Segment Start: Data to process
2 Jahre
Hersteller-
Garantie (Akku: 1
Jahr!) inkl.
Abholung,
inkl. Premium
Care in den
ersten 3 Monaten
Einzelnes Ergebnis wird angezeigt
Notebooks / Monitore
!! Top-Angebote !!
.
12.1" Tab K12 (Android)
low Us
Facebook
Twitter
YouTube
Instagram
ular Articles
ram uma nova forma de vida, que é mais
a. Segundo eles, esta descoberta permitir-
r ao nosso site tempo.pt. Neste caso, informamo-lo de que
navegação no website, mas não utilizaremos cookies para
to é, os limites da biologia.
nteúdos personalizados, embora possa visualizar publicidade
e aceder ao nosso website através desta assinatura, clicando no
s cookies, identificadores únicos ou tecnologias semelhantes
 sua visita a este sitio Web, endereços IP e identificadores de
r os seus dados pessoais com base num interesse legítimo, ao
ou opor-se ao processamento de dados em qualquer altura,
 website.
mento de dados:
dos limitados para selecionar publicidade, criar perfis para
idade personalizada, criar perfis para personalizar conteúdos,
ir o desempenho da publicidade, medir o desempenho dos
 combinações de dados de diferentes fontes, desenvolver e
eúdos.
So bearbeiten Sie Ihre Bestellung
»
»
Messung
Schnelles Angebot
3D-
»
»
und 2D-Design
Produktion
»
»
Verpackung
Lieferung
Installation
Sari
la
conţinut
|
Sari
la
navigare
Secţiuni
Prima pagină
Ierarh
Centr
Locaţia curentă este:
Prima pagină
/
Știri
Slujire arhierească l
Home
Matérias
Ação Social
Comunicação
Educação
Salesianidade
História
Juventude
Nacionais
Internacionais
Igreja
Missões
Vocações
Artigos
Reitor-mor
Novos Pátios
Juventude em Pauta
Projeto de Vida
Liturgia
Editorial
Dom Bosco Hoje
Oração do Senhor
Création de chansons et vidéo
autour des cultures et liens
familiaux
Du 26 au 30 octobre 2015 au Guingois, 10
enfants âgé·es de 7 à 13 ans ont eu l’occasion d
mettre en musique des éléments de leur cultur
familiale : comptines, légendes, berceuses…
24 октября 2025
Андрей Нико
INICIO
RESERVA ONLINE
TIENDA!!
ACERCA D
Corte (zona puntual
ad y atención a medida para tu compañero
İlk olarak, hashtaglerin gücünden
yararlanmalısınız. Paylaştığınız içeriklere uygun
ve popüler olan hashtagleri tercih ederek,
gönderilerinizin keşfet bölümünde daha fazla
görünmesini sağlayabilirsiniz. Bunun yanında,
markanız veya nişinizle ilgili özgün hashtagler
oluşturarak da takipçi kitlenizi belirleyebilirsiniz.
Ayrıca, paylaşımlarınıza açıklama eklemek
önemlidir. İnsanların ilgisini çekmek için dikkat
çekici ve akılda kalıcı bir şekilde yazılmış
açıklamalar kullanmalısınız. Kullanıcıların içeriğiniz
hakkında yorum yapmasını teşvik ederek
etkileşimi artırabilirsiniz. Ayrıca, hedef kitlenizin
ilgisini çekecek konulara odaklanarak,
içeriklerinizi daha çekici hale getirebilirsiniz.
Segment End: Data to process
◆ **Goal of the exercise**
Copy out the records once more, with nothing altered.

◆ **Result for this exercise**
2 Jahre
Hersteller-
Garantie (Akku: 1
Jahr!) inkl.
Abholung,
inkl. Premium
Care in den
ersten 3 Monaten
Einzelnes Ergebnis wird angezeigt
Notebooks / Monitore
!! Top-Angebote !!
.
12.1" Tab K12 (Android)
low Us
Facebook
Twitter
YouTube
Instagram
ular Articles
ram uma nova forma de vida, que é mais
a. Segundo eles, esta descoberta permitir-
r ao nosso site tempo.pt. Neste caso, informamo-lo de que
navegação no website, mas não utilizaremos cookies para
to é, os limites da biologia.
nteúdos personalizados, embora possa visualizar publicidade
e aceder ao nosso website através desta assinatura, clicando no
s cookies, identificadores únicos ou tecnologias semelhantes
 sua visita a este sitio Web, endereços IP e identificadores de
r os seus dados pessoais com base num interesse legítimo, ao
ou opor-se ao processamento de dados em qualquer altura,
 website.
mento de dados:
dos limitados para selecionar publicidade, criar perfis para
idade personalizada, criar perfis para personalizar conteúdos,
ir o desempenho da publicidade, medir o desempenho dos
 combinações de dados de diferentes fontes, desenvolver e
eúdos.
So bearbeiten Sie Ihre Bestellung
»
»
Messung
Schnelles Angebot
3D-
»
»
und 2D-Design
Produktion
»
»
Verpackung
Lieferung
Installation
Sari
la
conţinut
|
Sari
la
navigare
Secţiuni
Prima pagină
Ierarh
Centr
Locaţia curentă este:
Prima pagină
/
Știri
Slujire arhierească l
Home
Matérias
Ação Social
Comunicação
Educação
Salesianidade
História
Juventude
Nacionais
Internacionais
Igreja
Missões
Vocações
Artigos
Reitor-mor
Novos Pátios
Juventude em Pauta
Projeto de Vida
Liturgia
Editorial
Dom Bosco Hoje
Oração do Senhor
Création de chansons et vidéo
autour des cultures et liens
familiaux
Du 26 au 30 octobre 2015 au Guingois, 10
enfants âgé·es de 7 à 13 ans ont eu l’occasion d
mettre en musique des éléments de leur cultur
familiale : comptines, légendes, berceuses…
24 октября 2025
Андрей Нико
INICIO
RESERVA ONLINE
TIENDA!!
ACERCA D
Corte (zona puntual
ad y atención a medida para tu compañero
İlk olarak, hashtaglerin gücünden
yararlanmalısınız. Paylaştığınız içeriklere uygun
ve popüler olan hashtagleri tercih ederek,
gönderilerinizin keşfet bölümünde daha fazla
görünmesini sağlayabilirsiniz. Bunun yanında,
markanız veya nişinizle ilgili özgün hashtagler
oluşturarak da takipçi kitlenizi belirleyebilirsiniz.
Ayrıca, paylaşımlarınıza açıklama eklemek
önemlidir. İnsanların ilgisini çekmek için dikkat
çekici ve akılda kalıcı bir şekilde yazılmış
açıklamalar kullanmalısınız. Kullanıcıların içeriğiniz
hakkında yorum yapmasını teşvik ederek
etkileşimi artırabilirsiniz. Ayrıca, hedef kitlenizin
ilgisini çekecek konulara odaklanarak,
içeriklerinizi daha çekici hale getirebilirsiniz.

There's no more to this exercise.